Lula afia a retórica contra os empresários, banqueiros, investidores e ricos em geral, um expediente que não é novo para ele, e depois usa seu vice para aparar as arestas.
Foi assim com o falecido José Alencar, é agora com o ex-governador paulista. Enquanto Lula é o “mau policial”, Alckmin faz o papel do “bom policial”.
Para Lula, claramente, a função do seu vice é tornar seu nome palatável para um eleitorado que não é naturalmente seu.
Jair Bolsonaro, seu principal oponente, mais uma vez rasga os manuais da estratégia político-eleitoral tradicional e escolhe como companheiro de chapa um general da reserva linha-dura, carrancudo e com fama de durão.
Braga Netto encarna com muito mais autoridade o arquétipo do generalíssimo que um capitão aposentado, desligado do exército após o julgamento de um ruidoso caso de indisciplina, o que não abre o leque do eleitorado tradicional bolsonarista.
Pelo contrário, o general reforça os mesmos atributos simbólicos que Bolsonaro representa.
São estratégias literalmente opostas. Alckmin, como José Alencar, é um tradutor do lulismo para os ricos. É seu complemento.
Braga Netto é o militarismo autoritário aplicado em doses cavalares, uma versão anabolizada do mesmo bolsonarismo do chefe.
É sua versão mais genuína e ainda mais radical. O vice de Lula amplia. O vice de Bolsonaro reforça.
Lula lidera as pesquisas com relativa folga e poderia prescindir de Alckmin.
Bolsonaro ainda não está sequer garantido no segundo turno, tem altíssima rejeição, seu governo é mal avaliado, mas ele opta por um companheiro de missão que fala como ele, pensa como ele, age como ele.
A opção de Bolsonaro, por incrível que pareça, se justifica.
Enquanto Lula precisa de um vice para mostrar que não voltou a ser o sindicalista radical dos anos 1970/1980, do petismo sectário que ensaiou não assinar a Constituição de 1988, Bolsonaro criou em seu eleitorado a fantasia de que apenas não realizou seus planos patrióticos porque não teve poder suficiente.

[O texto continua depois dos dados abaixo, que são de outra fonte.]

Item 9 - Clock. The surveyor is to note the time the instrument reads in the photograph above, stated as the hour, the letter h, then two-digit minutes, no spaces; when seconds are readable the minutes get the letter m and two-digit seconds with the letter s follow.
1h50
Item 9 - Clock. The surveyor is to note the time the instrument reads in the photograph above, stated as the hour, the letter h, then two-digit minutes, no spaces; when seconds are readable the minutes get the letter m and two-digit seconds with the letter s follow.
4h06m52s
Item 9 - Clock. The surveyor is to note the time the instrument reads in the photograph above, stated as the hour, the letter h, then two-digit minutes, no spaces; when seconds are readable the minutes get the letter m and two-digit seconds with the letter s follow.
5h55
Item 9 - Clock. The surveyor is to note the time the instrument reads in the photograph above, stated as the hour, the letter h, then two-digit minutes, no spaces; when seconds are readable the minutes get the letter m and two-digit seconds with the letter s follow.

Há quem caia até na pantomima de que Bolsonaro teria cedido espaço para o Centrão à contragosto, como se ele próprio já não tivesse repetidas vezes dito que ele “é o Centrão”.
Braga Netto entra como alguém que vai auxiliar seu chefe a emparedar os outros poderes da República e, se necessário, poderia unir parte das Forças Armadas numa aventura golpista.

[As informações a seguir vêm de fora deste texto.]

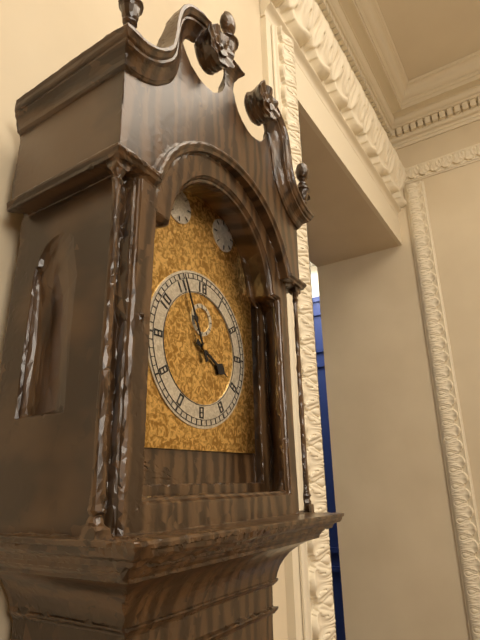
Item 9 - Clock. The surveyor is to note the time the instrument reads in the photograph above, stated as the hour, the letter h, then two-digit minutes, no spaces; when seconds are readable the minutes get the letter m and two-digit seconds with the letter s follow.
3h56
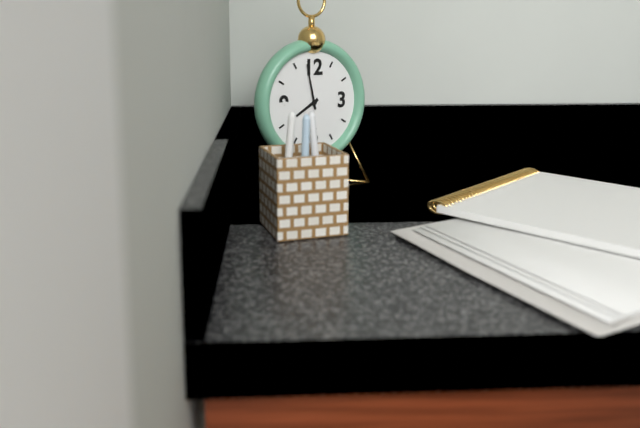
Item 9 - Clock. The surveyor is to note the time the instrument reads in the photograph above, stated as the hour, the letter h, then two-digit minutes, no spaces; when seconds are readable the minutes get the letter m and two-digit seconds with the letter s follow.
7h58
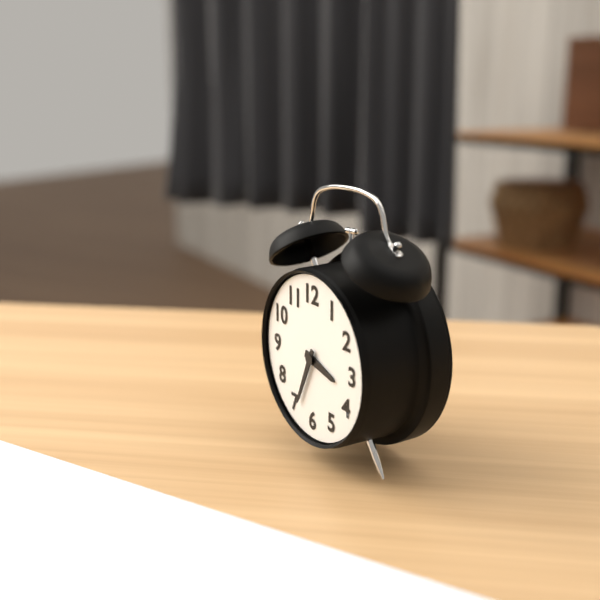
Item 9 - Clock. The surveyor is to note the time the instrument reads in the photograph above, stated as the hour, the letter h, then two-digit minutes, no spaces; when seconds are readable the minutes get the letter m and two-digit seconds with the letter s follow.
3h34
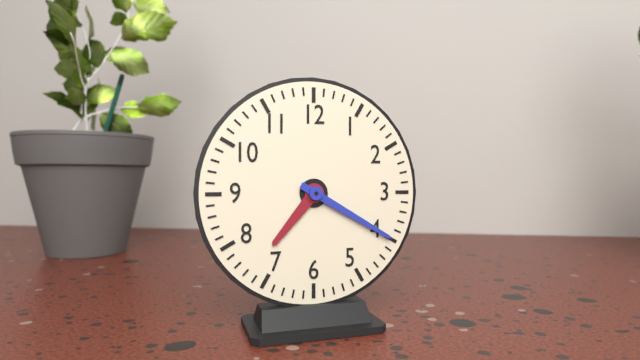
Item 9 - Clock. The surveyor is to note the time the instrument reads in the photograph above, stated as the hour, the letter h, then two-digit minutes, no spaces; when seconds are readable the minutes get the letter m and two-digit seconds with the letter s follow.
7h20
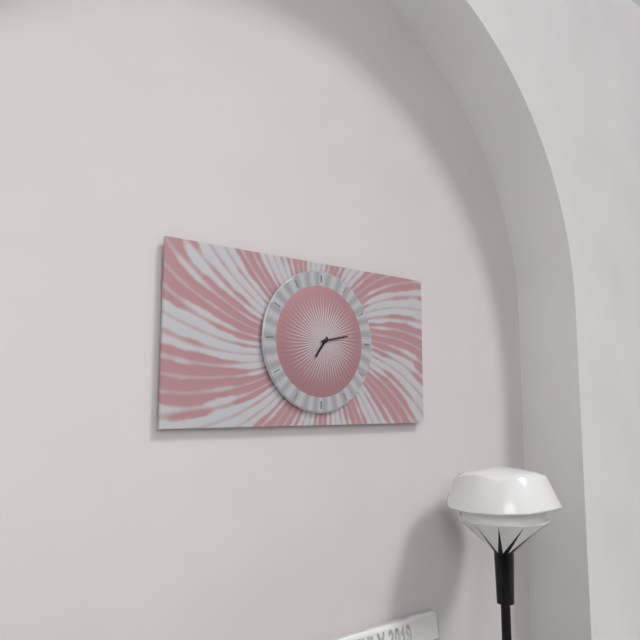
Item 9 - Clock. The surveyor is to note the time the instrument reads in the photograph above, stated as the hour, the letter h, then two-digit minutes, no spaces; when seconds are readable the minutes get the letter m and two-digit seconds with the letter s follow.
7h13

É um argumento que encanta a parte mais reacionária do eleitorado bolsonarista que convive mal com a democracia e gostaria de ver os representantes dos outros Poderes da República agindo como influenciadores da mídia governista.
Bolsonaro joga na retranca. Quanto mais o adversário avança, mais ele recua a defesa, segurando o resultado na esperança de virar o jogo no erro do adversário, num contra-ataque repentino ou no tapetão, como em 2018 quando seu oponente foi preso e tirado da disputa.
São duas estratégias totalmente distintas, mas justificáveis. Uma partida emocionante que só acaba quando termina.